One girl's way of working out her experience of breast cancer through rapid-fire blogging. What you see is what you get. Me, relatively unedited and not always composed. *The title of this blog is an homage to The Flaming Lips song "Yoshimi Battles Pink Robots", one our family grooves to in the car. ['Cause she knows that/it'd be tragic/if those evil robots win/I know she can beat them]
Wednesday, December 17, 2014
Yes.
This moment feels like so much "YES.", loaded at the precipice of so many things, the wind rushing through to slam doors shut and open others. YES. That wind is miraculous, cleansing, fresh like a boat plowing through the South China Sea, fresh like the morning wrapped in a blanket as dawn comes up. I remember this, you see, so many years ago when my younger self was transported through space on a ship, across water, to so many far away places.
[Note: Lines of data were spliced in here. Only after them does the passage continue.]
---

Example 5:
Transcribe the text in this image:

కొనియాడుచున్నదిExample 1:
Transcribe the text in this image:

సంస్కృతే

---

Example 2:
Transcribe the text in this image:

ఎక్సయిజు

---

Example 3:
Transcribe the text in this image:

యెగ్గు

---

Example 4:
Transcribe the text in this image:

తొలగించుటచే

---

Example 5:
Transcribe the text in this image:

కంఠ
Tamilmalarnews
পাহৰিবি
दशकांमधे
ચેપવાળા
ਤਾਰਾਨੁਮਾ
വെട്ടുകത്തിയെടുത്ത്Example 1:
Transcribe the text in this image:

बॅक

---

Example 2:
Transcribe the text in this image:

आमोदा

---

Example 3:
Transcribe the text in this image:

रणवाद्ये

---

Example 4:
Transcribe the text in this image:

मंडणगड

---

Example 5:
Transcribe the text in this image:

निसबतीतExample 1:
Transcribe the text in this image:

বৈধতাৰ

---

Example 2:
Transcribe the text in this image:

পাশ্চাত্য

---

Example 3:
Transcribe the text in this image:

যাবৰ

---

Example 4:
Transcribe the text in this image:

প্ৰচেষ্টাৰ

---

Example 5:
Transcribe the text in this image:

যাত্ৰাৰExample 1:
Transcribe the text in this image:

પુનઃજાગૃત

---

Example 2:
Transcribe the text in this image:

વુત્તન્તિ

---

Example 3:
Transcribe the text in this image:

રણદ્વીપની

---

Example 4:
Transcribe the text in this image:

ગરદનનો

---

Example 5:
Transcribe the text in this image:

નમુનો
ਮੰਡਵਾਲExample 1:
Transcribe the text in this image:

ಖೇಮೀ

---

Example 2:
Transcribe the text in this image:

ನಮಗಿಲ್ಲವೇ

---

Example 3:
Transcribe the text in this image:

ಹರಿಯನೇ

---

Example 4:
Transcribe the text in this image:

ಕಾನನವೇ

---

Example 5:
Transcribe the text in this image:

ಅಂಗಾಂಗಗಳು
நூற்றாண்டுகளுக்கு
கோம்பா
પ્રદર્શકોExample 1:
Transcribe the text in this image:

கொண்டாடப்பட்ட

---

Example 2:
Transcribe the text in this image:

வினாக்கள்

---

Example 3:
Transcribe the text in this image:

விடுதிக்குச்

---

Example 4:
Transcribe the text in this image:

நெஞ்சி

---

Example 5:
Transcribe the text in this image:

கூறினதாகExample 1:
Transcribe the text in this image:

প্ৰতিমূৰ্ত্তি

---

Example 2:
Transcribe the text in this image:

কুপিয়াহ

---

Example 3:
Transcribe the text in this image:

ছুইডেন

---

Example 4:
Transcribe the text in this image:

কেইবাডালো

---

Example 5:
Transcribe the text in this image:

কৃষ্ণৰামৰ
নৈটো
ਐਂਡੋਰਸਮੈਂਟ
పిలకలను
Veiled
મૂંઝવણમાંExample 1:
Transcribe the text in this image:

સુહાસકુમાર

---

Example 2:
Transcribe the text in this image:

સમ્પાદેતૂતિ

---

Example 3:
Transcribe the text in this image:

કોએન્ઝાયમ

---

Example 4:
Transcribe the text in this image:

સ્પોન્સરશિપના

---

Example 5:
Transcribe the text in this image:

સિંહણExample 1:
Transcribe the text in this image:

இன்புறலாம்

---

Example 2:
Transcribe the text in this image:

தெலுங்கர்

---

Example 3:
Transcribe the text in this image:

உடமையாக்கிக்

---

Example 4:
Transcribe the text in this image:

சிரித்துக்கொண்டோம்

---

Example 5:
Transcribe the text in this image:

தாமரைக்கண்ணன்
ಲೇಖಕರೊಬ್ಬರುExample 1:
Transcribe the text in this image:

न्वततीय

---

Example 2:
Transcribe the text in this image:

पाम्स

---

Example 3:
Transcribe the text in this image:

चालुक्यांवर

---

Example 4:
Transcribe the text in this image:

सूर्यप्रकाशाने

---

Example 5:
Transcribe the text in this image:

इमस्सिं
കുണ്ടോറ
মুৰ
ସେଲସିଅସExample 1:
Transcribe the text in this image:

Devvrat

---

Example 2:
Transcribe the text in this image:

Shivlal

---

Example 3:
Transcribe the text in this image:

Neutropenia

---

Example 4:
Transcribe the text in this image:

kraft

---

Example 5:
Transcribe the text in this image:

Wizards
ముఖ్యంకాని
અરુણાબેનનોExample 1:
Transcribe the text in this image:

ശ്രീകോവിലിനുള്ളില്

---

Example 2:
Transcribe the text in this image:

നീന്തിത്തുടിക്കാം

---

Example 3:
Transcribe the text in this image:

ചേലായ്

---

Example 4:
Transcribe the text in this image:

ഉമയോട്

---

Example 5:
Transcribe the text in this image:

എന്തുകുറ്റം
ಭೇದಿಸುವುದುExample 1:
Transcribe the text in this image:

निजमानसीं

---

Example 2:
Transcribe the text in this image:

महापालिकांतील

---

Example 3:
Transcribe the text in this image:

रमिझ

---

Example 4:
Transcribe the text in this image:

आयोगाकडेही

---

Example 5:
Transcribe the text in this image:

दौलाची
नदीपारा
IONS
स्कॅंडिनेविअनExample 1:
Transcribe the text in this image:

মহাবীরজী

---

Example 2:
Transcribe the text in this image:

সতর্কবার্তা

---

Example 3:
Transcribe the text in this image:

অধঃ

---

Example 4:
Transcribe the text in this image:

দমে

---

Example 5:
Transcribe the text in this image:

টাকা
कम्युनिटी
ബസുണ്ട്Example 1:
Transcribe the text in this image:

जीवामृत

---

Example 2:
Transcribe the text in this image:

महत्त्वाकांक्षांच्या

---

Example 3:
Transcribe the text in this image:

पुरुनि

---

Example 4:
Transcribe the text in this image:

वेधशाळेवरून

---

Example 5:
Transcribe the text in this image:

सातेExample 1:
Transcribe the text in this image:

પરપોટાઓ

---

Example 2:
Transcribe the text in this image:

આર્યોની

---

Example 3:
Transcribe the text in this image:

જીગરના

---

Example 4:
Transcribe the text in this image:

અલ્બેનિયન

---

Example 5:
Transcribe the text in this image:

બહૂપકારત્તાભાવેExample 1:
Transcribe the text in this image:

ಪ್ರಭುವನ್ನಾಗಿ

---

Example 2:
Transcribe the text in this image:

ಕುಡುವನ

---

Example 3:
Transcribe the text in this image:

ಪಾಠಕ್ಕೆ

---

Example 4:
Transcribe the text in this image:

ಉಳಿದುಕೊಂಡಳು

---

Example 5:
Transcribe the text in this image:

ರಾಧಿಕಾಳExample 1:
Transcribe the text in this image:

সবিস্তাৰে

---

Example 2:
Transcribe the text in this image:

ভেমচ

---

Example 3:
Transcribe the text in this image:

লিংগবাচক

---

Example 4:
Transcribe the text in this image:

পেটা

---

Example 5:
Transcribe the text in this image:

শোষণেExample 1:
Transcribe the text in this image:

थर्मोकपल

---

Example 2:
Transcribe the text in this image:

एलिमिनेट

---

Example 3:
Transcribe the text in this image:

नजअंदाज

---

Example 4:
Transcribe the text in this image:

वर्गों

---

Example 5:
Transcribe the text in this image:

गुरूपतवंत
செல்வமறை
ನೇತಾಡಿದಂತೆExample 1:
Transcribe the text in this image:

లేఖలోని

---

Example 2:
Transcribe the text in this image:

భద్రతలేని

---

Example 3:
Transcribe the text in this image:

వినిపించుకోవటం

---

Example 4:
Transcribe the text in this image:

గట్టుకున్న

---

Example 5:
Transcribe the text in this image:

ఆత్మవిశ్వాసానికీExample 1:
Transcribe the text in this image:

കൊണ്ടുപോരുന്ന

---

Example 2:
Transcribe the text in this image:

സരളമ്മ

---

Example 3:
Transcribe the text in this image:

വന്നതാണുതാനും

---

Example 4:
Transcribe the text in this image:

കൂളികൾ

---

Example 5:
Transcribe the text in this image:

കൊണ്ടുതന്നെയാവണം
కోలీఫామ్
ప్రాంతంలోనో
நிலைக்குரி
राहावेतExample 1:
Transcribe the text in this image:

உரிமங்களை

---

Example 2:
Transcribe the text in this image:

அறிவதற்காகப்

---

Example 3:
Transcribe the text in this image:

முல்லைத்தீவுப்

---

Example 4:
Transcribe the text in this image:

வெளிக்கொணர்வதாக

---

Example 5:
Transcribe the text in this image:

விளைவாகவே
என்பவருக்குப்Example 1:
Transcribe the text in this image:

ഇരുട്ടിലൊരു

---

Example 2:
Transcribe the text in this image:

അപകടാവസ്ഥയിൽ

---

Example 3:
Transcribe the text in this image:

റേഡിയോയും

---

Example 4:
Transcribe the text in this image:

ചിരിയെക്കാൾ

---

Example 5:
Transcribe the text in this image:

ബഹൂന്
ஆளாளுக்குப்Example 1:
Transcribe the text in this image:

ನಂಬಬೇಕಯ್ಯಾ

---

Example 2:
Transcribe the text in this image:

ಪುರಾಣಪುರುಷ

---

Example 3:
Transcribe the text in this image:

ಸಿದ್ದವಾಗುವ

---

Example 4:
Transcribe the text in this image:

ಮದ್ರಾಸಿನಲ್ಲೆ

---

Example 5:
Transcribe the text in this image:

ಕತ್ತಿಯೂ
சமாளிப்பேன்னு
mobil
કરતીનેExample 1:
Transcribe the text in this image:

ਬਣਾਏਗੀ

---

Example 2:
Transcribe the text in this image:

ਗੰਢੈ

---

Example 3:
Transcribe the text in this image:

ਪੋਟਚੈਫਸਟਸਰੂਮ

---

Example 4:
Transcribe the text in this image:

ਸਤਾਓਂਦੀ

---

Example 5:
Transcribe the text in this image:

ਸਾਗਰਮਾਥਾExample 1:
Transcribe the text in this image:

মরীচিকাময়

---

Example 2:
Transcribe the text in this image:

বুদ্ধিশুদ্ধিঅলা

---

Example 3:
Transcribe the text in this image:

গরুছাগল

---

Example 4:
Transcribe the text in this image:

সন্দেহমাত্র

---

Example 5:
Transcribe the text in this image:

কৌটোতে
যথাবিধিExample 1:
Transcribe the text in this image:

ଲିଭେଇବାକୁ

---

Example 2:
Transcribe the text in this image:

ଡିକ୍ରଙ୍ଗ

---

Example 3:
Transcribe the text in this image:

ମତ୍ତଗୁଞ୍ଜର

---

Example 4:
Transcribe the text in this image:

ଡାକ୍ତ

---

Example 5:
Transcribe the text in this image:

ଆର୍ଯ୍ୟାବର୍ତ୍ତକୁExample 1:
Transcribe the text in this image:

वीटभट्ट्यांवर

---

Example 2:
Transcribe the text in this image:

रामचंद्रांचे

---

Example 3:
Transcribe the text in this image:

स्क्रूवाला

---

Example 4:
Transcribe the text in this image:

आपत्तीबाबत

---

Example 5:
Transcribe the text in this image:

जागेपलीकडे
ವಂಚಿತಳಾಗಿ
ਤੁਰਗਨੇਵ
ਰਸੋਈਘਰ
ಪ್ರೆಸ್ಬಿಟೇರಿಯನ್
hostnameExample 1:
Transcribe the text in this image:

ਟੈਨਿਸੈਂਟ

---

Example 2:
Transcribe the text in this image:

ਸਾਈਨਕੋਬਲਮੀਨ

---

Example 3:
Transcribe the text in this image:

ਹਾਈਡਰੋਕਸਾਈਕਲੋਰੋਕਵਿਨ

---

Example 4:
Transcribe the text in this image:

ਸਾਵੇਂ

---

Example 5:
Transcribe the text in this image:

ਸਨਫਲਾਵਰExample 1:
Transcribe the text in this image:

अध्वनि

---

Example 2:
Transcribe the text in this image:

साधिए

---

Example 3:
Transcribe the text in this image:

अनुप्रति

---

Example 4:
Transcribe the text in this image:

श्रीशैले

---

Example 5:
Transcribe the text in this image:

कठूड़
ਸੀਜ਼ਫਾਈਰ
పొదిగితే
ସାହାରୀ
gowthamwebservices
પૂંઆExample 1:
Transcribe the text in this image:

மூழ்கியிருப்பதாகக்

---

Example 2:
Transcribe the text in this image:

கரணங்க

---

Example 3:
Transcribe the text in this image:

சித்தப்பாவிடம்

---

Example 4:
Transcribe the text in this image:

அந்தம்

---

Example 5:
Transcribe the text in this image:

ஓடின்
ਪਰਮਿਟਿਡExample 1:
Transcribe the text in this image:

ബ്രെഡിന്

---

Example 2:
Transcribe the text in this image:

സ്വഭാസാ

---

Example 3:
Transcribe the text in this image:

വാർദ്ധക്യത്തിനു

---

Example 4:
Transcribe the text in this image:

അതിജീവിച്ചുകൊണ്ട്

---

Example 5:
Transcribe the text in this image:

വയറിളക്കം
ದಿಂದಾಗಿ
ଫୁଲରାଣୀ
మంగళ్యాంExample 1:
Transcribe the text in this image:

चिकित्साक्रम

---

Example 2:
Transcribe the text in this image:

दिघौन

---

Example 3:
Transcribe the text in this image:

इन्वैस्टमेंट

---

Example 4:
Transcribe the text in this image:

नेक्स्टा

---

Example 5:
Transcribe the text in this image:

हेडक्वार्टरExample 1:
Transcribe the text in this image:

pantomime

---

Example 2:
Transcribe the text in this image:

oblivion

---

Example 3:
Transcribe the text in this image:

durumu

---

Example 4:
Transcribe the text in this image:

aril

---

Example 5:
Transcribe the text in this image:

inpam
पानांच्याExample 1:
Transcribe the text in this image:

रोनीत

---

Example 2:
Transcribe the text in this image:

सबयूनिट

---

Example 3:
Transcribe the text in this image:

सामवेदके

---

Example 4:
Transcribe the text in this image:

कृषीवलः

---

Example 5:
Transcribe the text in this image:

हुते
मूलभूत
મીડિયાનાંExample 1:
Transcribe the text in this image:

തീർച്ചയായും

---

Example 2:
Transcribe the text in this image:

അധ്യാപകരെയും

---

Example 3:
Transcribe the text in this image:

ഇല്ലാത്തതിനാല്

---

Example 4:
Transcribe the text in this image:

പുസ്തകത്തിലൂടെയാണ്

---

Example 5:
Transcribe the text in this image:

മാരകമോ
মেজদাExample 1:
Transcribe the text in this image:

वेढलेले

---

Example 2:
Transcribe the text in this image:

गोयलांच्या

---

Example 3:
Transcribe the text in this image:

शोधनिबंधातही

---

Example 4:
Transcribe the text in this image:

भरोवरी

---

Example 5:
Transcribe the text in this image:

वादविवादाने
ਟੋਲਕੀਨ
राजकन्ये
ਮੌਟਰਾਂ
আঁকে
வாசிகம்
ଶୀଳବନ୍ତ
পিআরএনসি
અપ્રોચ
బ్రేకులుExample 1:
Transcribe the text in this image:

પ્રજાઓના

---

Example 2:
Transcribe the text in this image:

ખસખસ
I remember the feeling of things becoming, rose fingered dawn slipping across the horizon of water, the vibration that everything was possible. There, so many years ago, my heart didn't know what was next but it was wrapped in freedom and lit with possibility. I loved that girl, her curiosity, her laughter, her intensity, her ease at shouldering her pack and heading off into whatever port had come to call. She's not gone so far away, the smell of the sea reaching far inland, beckoning. Put on your traveling shoes, sister. The next chapter awaits.